Background of Pennsylvania Vital Records
In 1682, a colonial law was enacted that led to burials, births, and marriages being recorded in Pennsylvania. However, civil records wound up including very few of those recordings. In the middle of the 1800s a new law was enacted, which required those events to be recorded with the County Register of Wills, who had to send copies to a central repository in Harrisburg. Those records cover the years of 1852 to 1854, but they are only extant for 49 counties and they are not necessarily complete for those counties. County courthouses should have copies of those records on file, and many have also been stored on microfilm at the Pennsylvania State Archives. There are indexes available, which are organized according to county name, event, and year. The State Library of Pennsylvania, Carnegie Library of Pittsburgh, and Historical Society of Pennsylvania each have microfilmed copies of some of those records available. The city of Philadelphia recorded deaths and births that occurred between 1860 and 1893. In the later parts of the 1800s other cities also recorded vital records. Some of those cities included: Pittsburgh, Pottsville, Easton, Allegheny, Harrisburg, Williamsport.
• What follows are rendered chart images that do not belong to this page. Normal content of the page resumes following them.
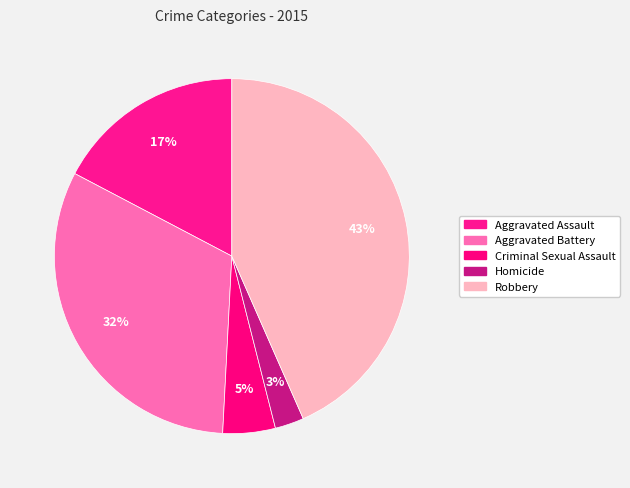

What percentage is the Homicide slice, to the nearest percent?

3%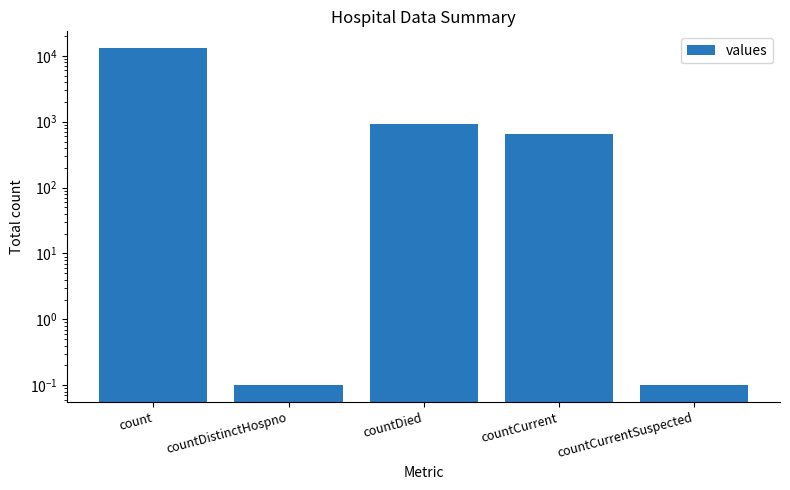

What is the maximum value shown in the chart?

13081.0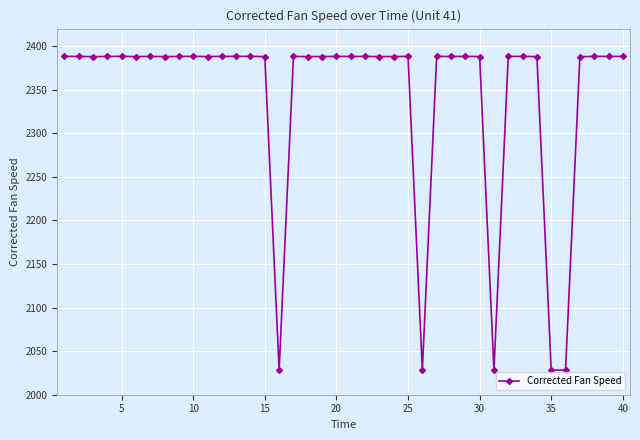

What is the greatest value displayed?

2388.2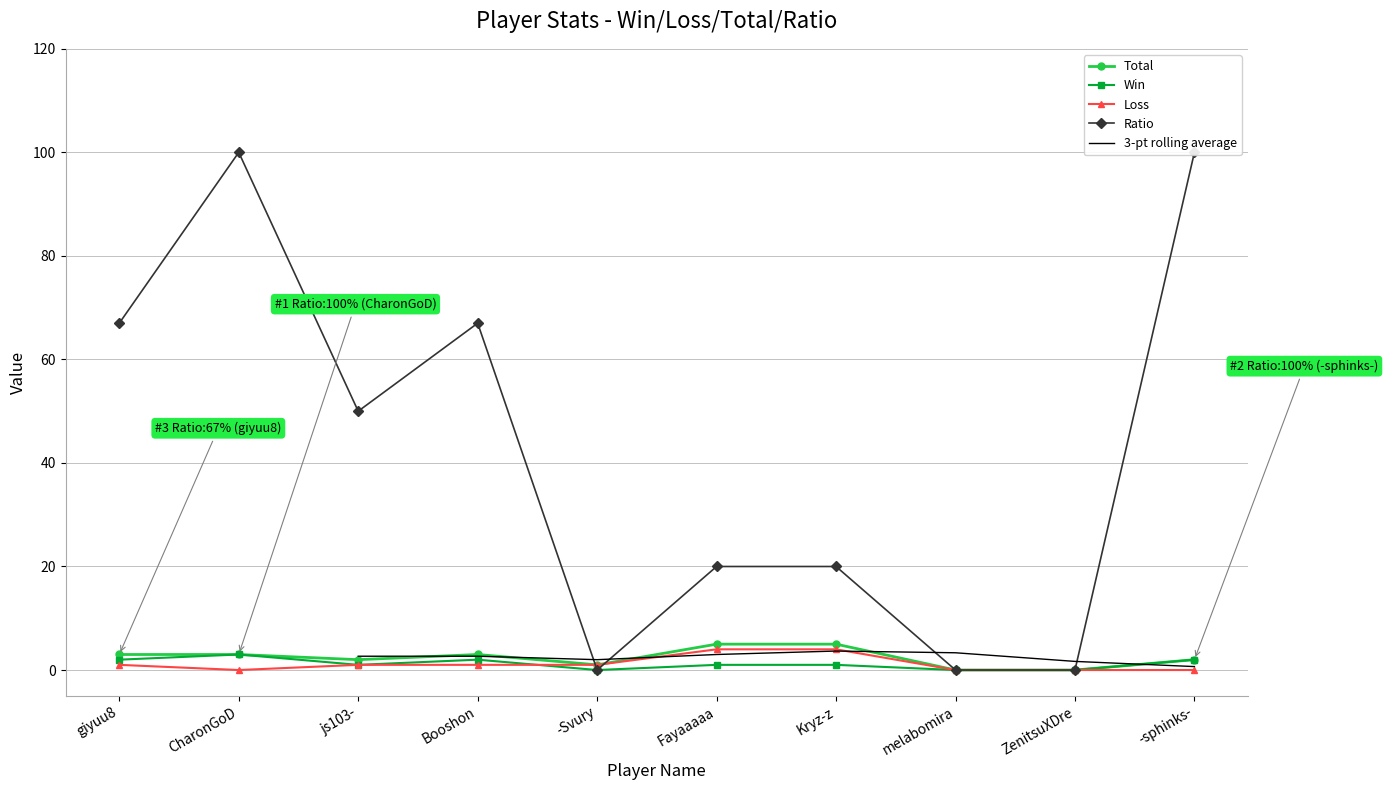

Reading left to right, list all the values displayed in this chart.

Total: giyuu8=3	CharonGoD=3	js103-=2	Booshon=3	-Svury=1	Fayaaaaa=5	Kryz-z=5	melabomira=0	ZenitsuXDre=0	-sphinks-=2
Win: giyuu8=2	CharonGoD=3	js103-=1	Booshon=2	-Svury=0	Fayaaaaa=1	Kryz-z=1	melabomira=0	ZenitsuXDre=0	-sphinks-=2
Loss: giyuu8=1	CharonGoD=0	js103-=1	Booshon=1	-Svury=1	Fayaaaaa=4	Kryz-z=4	melabomira=0	ZenitsuXDre=0	-sphinks-=0
Ratio: giyuu8=67	CharonGoD=100	js103-=50	Booshon=67	-Svury=0	Fayaaaaa=20	Kryz-z=20	melabomira=0	ZenitsuXDre=0	-sphinks-=100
However, there are gaps in many of those records. Marriages were recorded by each county’s orphans’ court clerk from 1885 onward. The Historical Society of Pennsylvania and the Pennsylvania State Archives each have some of those records on file. Deaths, births, and delayed birth registrations were also recorded with each county’s orphans’ court from 1893 to 1906. Some of those delayed recordings go back as far as the 1860s. Some of those records are available at the Pennsylvania State Archives. Records for Philadelphia from 1860 to 1915 can be found at the Historical Society of Pennsylvania and the Philadelphia City Archives.
In colonial times Pennsylvania did not require marriage licenses. However, there were several marriage bonds issued, and some of the information for the years of 1743 to 1790 has survived. That information has been published in series 2, volume 2 by the Pennsylvania Archives. The date of the bond and the names of the parties are listed in the records. Pennsylvania Archives series 2, volumes 8 and 9 contain early marriage records from churches.
There are almost no civil vital records for Pennsylvania from the 1800s still in existence, other than those mentioned above and those from the county orphans’ courts that were recorded in 1885. However, there are many records available that can be good substitutes for those records, such as justice of the peace records, newspaper records, census records, church records, inscriptions from grave markers, and other notices.
The county court of common pleas holds most records of divorces in Pennsylvania in 1804. The clerk who handles those records is usually the prothonotary. The Statutes at Large from colonial Pennsylvania only contain records of two divorces. One was granted in 1769. The other was voided in 1772. During the Revolutionary War and after it ended, the General Assembly had the power to grant divorces. They were generally granted on the grounds of adultery. From 1785 to 1804 the supreme court also had concurrent jurisdiction over divorce cases. Divorce papers from 1786 to 1815 from the supreme court can be found at the Pennsylvania State Archives. Philadelphia’s city archives holds that city’s divorce records for the years of 1786 to 1815.